Tuesday, August 21, 2007

All of my children are in school and I am full force in the PTA for Andrew, and Madison's school. I am fighting a sinus infection along with a three yr old that hid under the bed today because he was sad Boomer (our shih-tzu) would be lonely. I had to carry him into school today- late which I hate being late, and he didn't want to wear his shoes and so that was a battle also. I have stopped screaming at my children in the car that if they didn't stay in their seat the police were going to take Mommy to jail after my 5 yr. olds response was not of sadness but a "that doesn't sound like a bad idea" kind of statement! I realized they had called my bluff and I had lost the battle. Well the last couple of weeks have been insanity!! Starting with the Welcome Breakfast for the Teachers, Meet the Teacher day, Curriculum night, ending with a picnic on Thursday!! I will from now on appreciate these events more when I go to them because I now understand that there are people putting everything they have into these events, and good or bad they have sacrificed time with their kids which is what they are ultimately doing it for and instead of watching that extra TV show with the spouse they are double checking price and volunteer lists. A lot of hard work goes into these events!! I don't care if my kids remember every event I just want them to remember I was there and I cared enough to be part of it.

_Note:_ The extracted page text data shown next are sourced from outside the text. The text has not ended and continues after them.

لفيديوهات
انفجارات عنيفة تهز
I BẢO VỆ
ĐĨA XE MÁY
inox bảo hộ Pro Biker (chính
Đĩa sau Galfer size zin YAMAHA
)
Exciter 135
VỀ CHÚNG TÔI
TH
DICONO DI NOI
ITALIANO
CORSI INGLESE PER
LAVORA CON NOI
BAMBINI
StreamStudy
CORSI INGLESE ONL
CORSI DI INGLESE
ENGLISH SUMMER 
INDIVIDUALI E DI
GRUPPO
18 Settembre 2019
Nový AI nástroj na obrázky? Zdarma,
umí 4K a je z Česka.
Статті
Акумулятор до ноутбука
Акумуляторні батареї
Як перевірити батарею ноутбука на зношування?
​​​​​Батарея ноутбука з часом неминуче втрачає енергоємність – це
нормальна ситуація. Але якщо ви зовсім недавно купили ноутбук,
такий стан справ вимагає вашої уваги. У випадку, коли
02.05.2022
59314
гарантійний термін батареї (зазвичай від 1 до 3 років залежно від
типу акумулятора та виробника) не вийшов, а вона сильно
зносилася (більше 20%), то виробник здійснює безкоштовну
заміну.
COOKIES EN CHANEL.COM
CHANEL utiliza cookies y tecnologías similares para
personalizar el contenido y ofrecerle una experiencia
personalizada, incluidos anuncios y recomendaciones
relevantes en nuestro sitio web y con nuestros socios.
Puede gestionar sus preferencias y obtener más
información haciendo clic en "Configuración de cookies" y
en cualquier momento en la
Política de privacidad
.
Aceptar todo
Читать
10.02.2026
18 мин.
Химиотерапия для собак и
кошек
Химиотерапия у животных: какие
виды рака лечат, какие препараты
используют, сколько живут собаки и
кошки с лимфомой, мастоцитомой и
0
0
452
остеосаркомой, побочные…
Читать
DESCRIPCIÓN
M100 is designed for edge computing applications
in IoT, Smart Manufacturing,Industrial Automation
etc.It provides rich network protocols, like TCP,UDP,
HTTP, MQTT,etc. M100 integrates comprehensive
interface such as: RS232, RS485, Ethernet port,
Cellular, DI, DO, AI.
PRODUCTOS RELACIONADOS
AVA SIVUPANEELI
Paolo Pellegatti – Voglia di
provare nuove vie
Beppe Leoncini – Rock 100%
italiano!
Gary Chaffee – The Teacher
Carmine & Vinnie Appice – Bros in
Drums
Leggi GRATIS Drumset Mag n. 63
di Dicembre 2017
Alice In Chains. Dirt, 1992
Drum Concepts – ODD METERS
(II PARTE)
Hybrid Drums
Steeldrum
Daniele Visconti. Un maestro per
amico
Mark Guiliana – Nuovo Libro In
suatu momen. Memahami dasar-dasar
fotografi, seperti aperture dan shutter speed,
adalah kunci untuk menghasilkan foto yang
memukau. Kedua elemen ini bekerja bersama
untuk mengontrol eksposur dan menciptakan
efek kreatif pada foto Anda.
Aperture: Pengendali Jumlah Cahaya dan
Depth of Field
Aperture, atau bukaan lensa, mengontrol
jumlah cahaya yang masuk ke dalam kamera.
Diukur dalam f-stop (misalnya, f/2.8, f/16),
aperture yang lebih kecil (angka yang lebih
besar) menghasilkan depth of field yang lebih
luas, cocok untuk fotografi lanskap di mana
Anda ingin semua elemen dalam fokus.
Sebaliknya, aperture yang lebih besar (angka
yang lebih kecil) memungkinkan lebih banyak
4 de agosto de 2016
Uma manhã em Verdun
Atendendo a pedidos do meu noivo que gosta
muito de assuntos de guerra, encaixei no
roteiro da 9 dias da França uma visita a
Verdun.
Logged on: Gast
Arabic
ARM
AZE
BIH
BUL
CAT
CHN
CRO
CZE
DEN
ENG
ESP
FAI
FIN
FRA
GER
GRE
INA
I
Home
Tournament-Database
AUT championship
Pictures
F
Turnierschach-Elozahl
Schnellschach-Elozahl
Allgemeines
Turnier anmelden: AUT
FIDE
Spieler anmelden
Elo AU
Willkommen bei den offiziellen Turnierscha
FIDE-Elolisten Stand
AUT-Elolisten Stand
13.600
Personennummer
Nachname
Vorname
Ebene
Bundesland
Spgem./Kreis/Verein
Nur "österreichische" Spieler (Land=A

Our society is so busy that we have lost that urge to slow down and enjoy our children. I don't do it often enough!I was so excited about Andrew going to Kindergarten that when I actually walked him to class I realized I needed a muffin to at the BOO HOO breakfast I was hosting!! I enjoy the PTA and volunteering, it is keeping me out of bed, showered, with make-up on, and that is a good thing!!

Sunday, August 12, 2007

It's My Birthday

Well today, I turned 28. I am settled and believe that 28 is definitely going to be better than 27! If you know me at all you understand that this year is can I say it worth forgetting? Since I had Savannah and then ultimately she died I have lived in a worse case scenario lifestyle for the most part, and keep myself as busy as possible. Most days are really good- others I am not a true functioning member of society. Ha! Ha! We have worked really hard to maintain our sanity even when some of our "friends" tell people we have gone off the deep end. What exactly is the deep end and do they really have room or freedom to talk? Anyway! I have sat down a made a list of all the bad and good things that have happened to me this year so as you read all the good things know that I am praising God everyday for the good things and struggling to get past the bad. It has been a good birthday and it kind of felt like I was making New Year's resolutions the whole time. I choose life. I choose to get out of bed and color with my kids, I am choosing to cook. LOL I am choosing to love my husband with all of his faults. I am choosing to try as hard as I can to be the best wife for him. I choose my children. It has all been bittersweet. I miss her and I am often a little jealous of little babies in their little swimmers and intertubes. I long for that. Its the little things. Spf 60 suntan lotion, little summer dresses. I see her carseat all the time- Pink plaid with a daisy where her head would rest. Oh Lord! How my heart hurts and I am so thankful at the same time.

Bad -
Loss of Savannah -
Dirty house -
Lawn that needs to be mowed -
Fights with family
-
Good
My family is still together
My house will eventually be clean
Choosing to make new friends
Knowing we are not crazy
I am happy with myself
I love my church
I have a new hobby in the PTA LOL!!
God has provided new and existing wonderful friends that have taught me how real friends should act. I don't need to be around the people I used to hang around with. Sadly, they were let downs, and I choose not to be who I was anymore.
I am truly grateful for my family. What a gift from God my parents have been, and our pastor Larry and his wife Cindy who have loved us at our worst and lowest. Who treat us like their own children. We are a Grateful people.....
I believe the way that we have handled ourselves this year after the loss of our daughter has been the way God has wanted us to, and we will either be vindicated or justified in the end. So, frankly the people who think we are wrong can mind their business. We are doing the best we can with the lot that was handed to us. Some might not understand why I am writing what I am writing others will, but as God as might witness I will survive this.